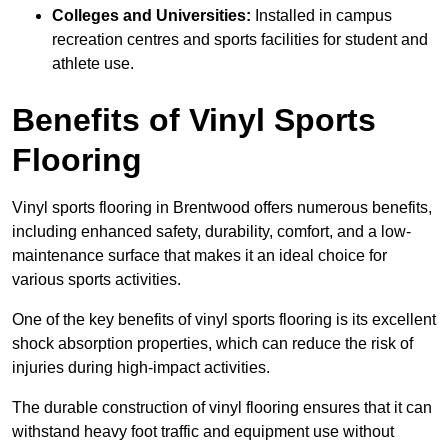
Colleges and Universities:
Installed in campus
recreation centres and sports facilities for student and
athlete use.
Benefits of Vinyl Sports
Flooring
Vinyl sports flooring in Brentwood offers numerous benefits,
including enhanced safety, durability, comfort, and a low-
maintenance surface that makes it an ideal choice for
various sports activities.
One of the key benefits of vinyl sports flooring is its excellent
shock absorption properties, which can reduce the risk of
injuries during high-impact activities.
The durable construction of vinyl flooring ensures that it can
withstand heavy foot traffic and equipment use without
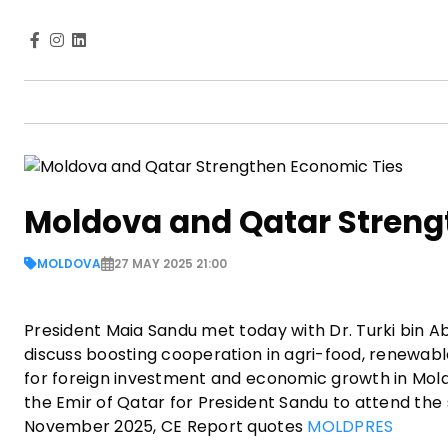
Moldova and Qatar Streng
MOLDOVA
27 MAY 2025 21:00
President Maia Sandu met today with Dr. Turki bin 
discuss boosting cooperation in agri-food, renewabl
for foreign investment and economic growth in Mo
the Emir of Qatar for President Sandu to attend th
November 2025, CE Report quotes
MOLDPRES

________________

INSTRUCTIONS TO FOLLOW: When copying the records, reproduce every entry exactly and omit all pictures.

OUTPUT:
Colleges and Universities:
Installed in campus
recreation centres and sports facilities for student and
athlete use.
Benefits of Vinyl Sports
Flooring
Vinyl sports flooring in Brentwood offers numerous benefits,
including enhanced safety, durability, comfort, and a low-
maintenance surface that makes it an ideal choice for
various sports activities.
One of the key benefits of vinyl sports flooring is its excellent
shock absorption properties, which can reduce the risk of
injuries during high-impact activities.
The durable construction of vinyl flooring ensures that it can
withstand heavy foot traffic and equipment use without
Moldova and Qatar Streng
MOLDOVA
27 MAY 2025 21:00
President Maia Sandu met today with Dr. Turki bin 
discuss boosting cooperation in agri-food, renewabl
for foreign investment and economic growth in Mo
the Emir of Qatar for President Sandu to attend th
November 2025, CE Report quotes
MOLDPRES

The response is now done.